5 thoughts on “EQ’d Masters

  • Glen Finn

    I realize this comment is much after the fact. I was trying to research which download sites are forthcoming about what master was used for a Hi Rez release. Your post popped up and was an excellent piece. I’m hoping you get notified when a new comment gets posted. Since the term “remastered” is essentially meaningless and since my experience with HD Tracks has yielded much variability and some disappointment, can you recommend which download sites actually discloses data on the masters and maybe *some* technical data on the conversion process used? Thanks.

    Reply
    • Admin

      The reality is that most of the albums on most of the sites come from the same source…the labels do the transfers and offer them in digital form to their licensees. The sites that do the real deal are iTrax, 2L, Linn, Pentatone, Channel Classics, Native DSD (if you want DSD), and Blue Coast Records.

      Reply
  • Musiclover

    “According to my friend, vinyl can’t physically deliver much higher than 15 kHz”

    Thanks for pointing this out! Reading articles by people who talked to the folks cutting records, they
    came to the same conclusion. And it seems the more you play a certain record the worse it gets.

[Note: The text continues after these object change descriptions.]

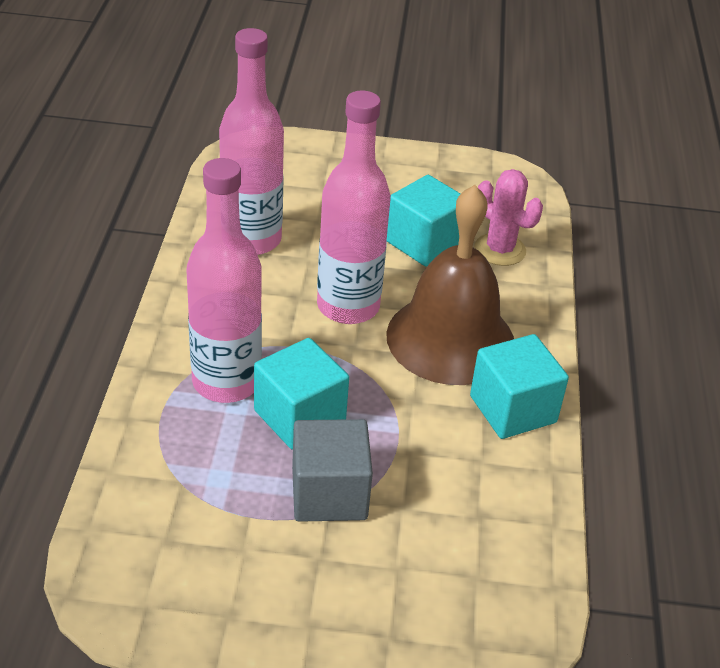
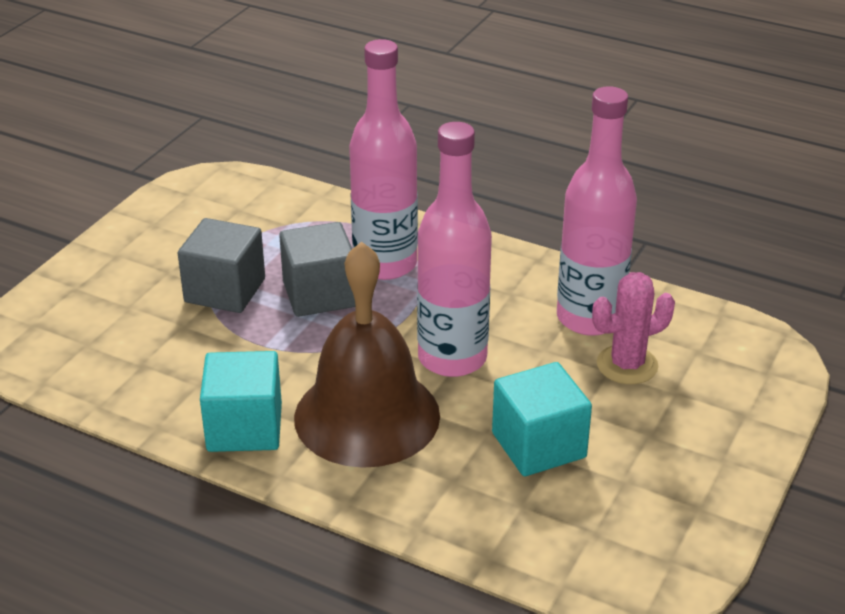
camera: 115 degrees right, 5 degrees down
turquoise cube [254,338,349,450] -> grey cube [279,222,355,317]
pink cactus [475,169,543,266] -> pink cactus moved to [592,272,675,384]

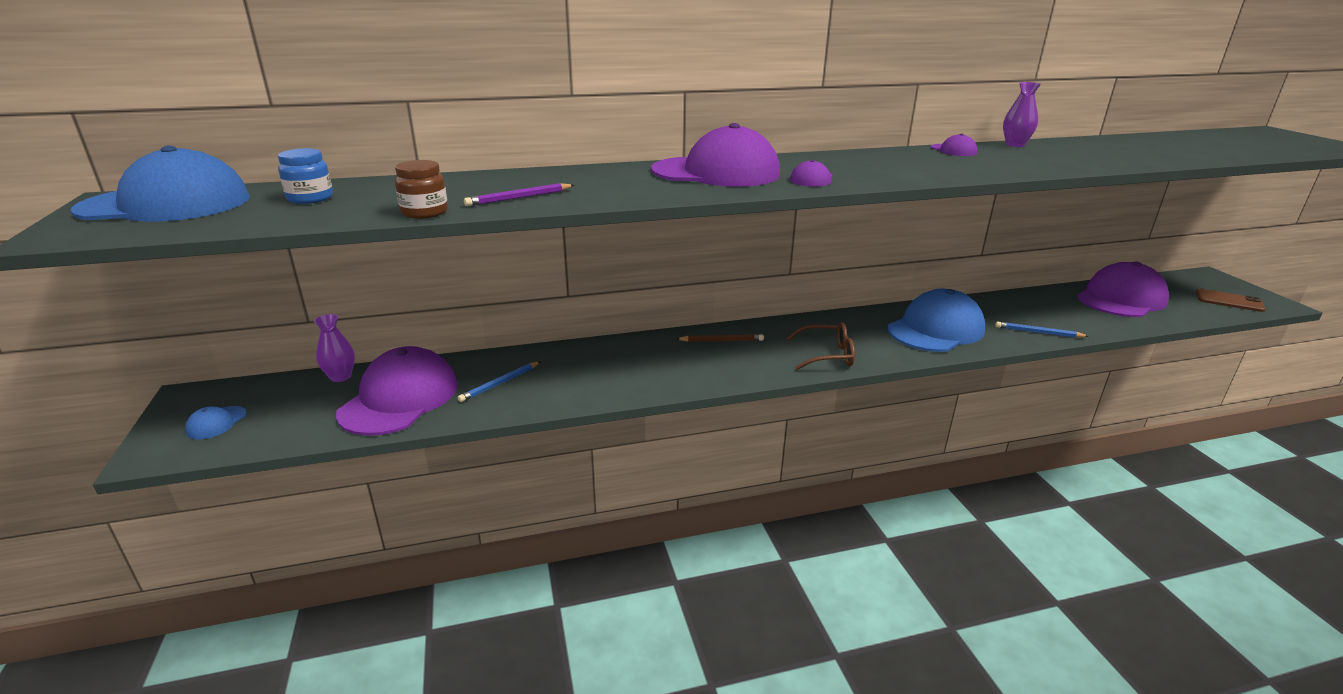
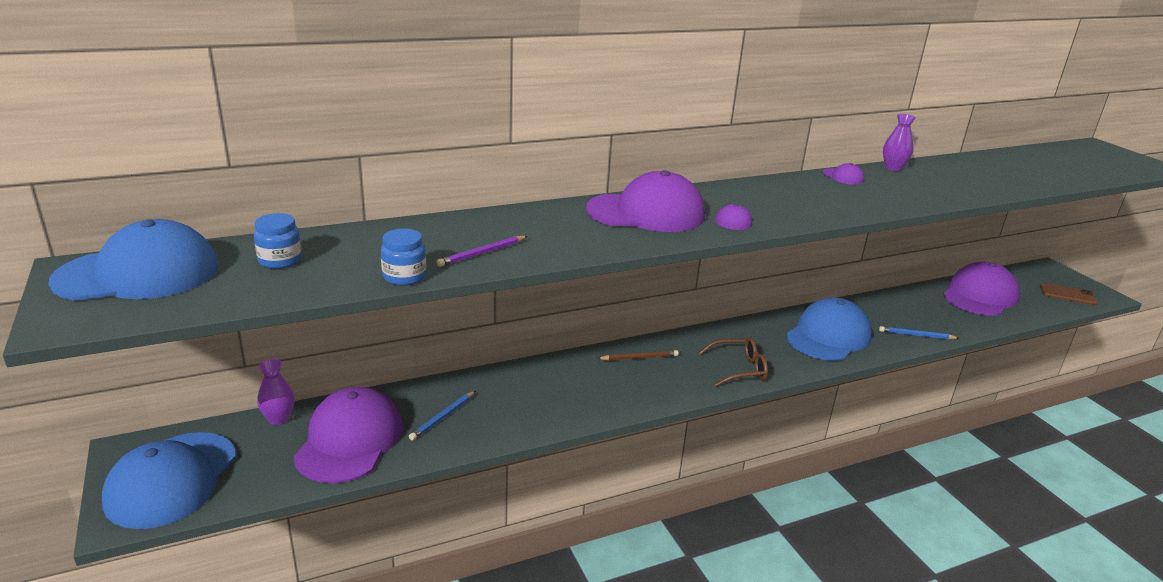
camera: 10 degrees left, 0 degrees up
blue cap [185,406,247,439] -> blue cap [102,432,236,529], size x2.40
brown jar [395,160,448,219] -> blue jar [381,229,426,286]

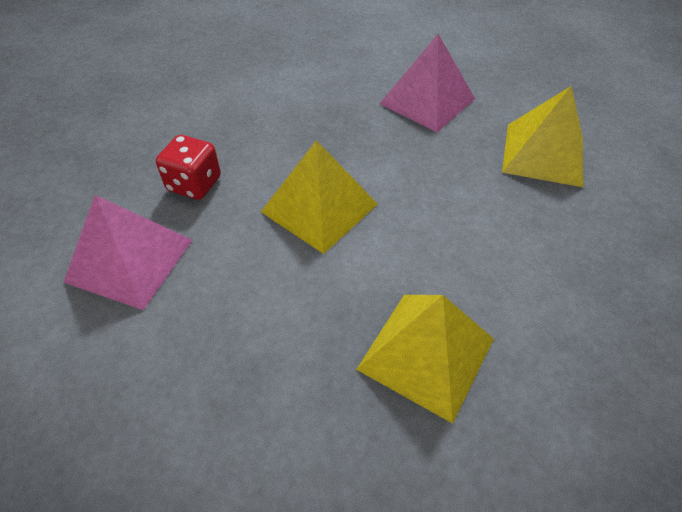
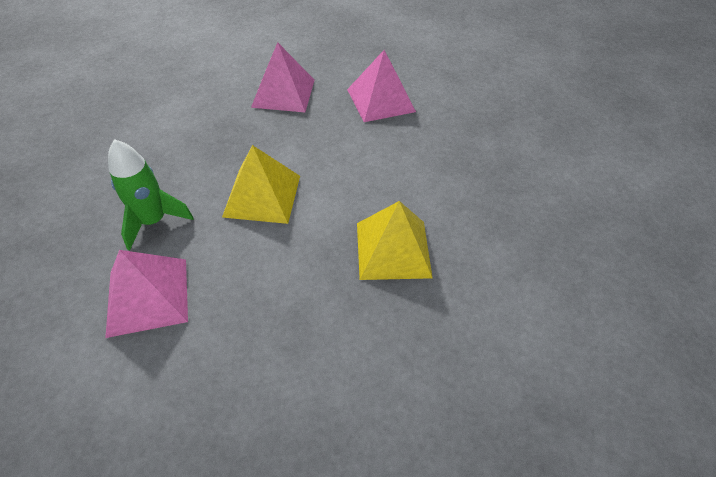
camera: 35 degrees left, 0 degrees up
red dice [156,135,221,200] -> green rocket [108,139,194,250]
yellow pyramid [502,86,584,187] -> pink pyramid [347,50,416,122]

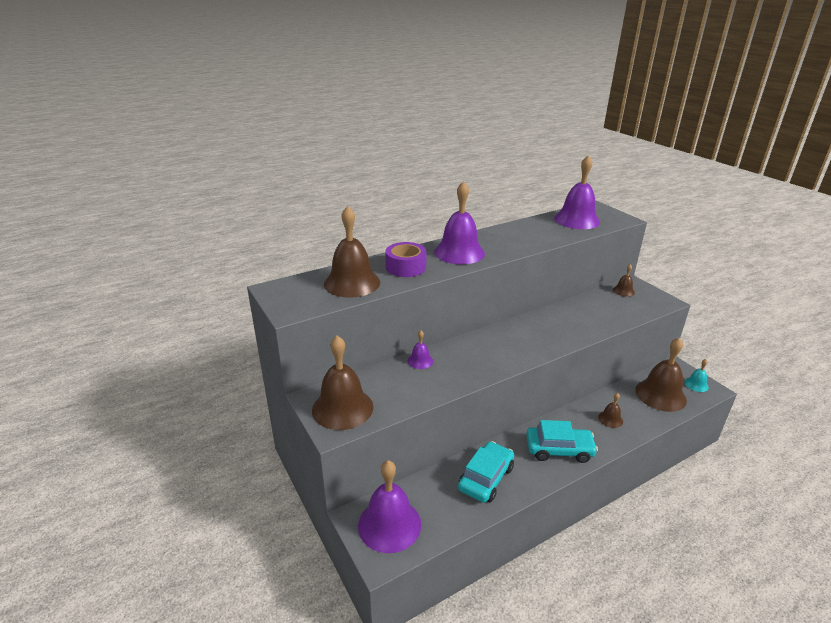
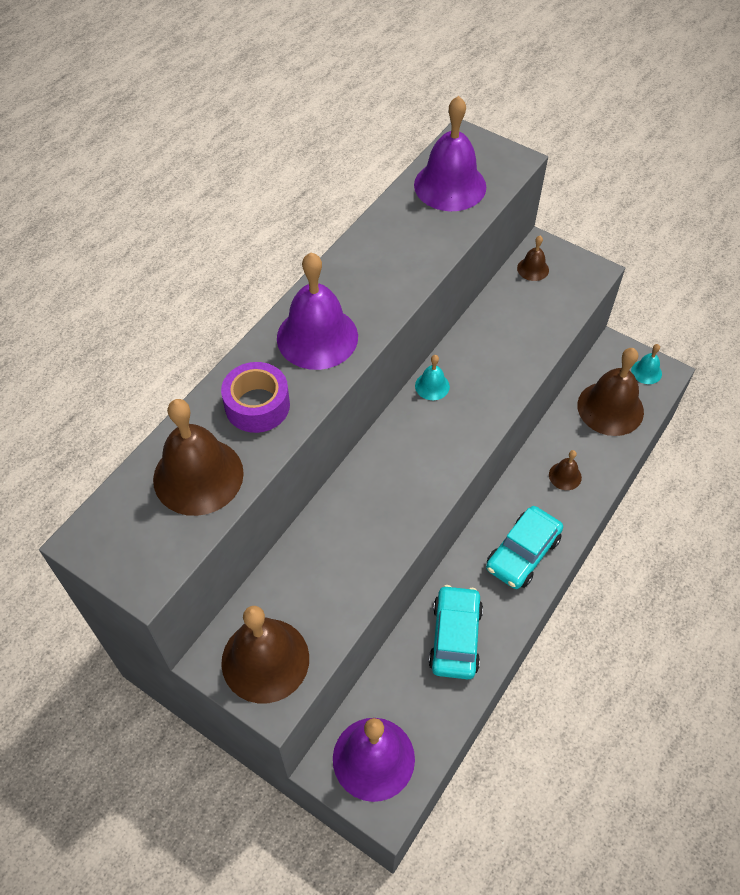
camera: 25 degrees left, 25 degrees up
purple bell [408,331,433,369] -> none
turquoise car [526,420,598,463] -> turquoise car turned 150 degrees clockwise [486,506,563,589]
none -> turquoise bell [415,355,450,400]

    On the other hand there are experts who say different:

    “Vinyl is superior to CD in many ways. Vinyl playback has a far wider frequency response. It can extend well beyond 40kHz and down to 16Hz where room “sound” and some organ pedals go. CD is 20H-20kHz and brick wall filtered on top. When CDs were introduced the apologists claimed ‘perfection’ but anyone who listened could hear the horrible filters ringing and pre-ringing and the unnatural HF filtering still ruins the experience. While we can’t hear above 20kHz all of the spatial cues that keep the brain engaged (and which we’ve depended upon for our survival) exist beyond 20kHz. The reason people no longer sit and listen to music the way they once did during the LP era is not because today there are “other distractions” or because of the “LP ritual”. It’s because after a few minutes of CD sound the brain says “GET ME OUT OF HERE”. That is why people today listen to music on CD while DOING SOMETHING
    ELSE (reading, cleaning, exercising). Try sitting and listening to a CD while doing nothing else. It’s IMPOSSIBLE.” (Michael Fremer)

    Reply
    • Vinyl can do a pretty good job with frequency response…nothing like the claims of Mr. Fremer, but certainly as high as 20-30 kHz. And that’s only if the source audio contained those frequencies…and analog tape struggles at those rates. The compromises required to make a vinyl LP are too prevalent for me to bother when PCM digital beats every measurable spec over vinyl and analog tape. Michael may prefer the sound of vinyl but he his “facts” are his personal opinion. He likes the distortions and “warmth” of vinyl, OK fine. Others prefer clean and accurate. I’ve listened to PCM digital at CD rates and high-res rates and it’s glorious. Much better than vinyl or analog tape.

      Reply
    • @musiclover you said ‘experts’ then you quoted Fremer! LOL, seriously. Anyway, ask him this question (he won’t know the answer but he might know someone who does): What AMPLITUDE can vinyl reproduce 16 Hz and 40 kHz, referenced to the peak amplitude at 1 kHz, without causing severe problems? For PCM the answer is 0 dB across its full bandwidth.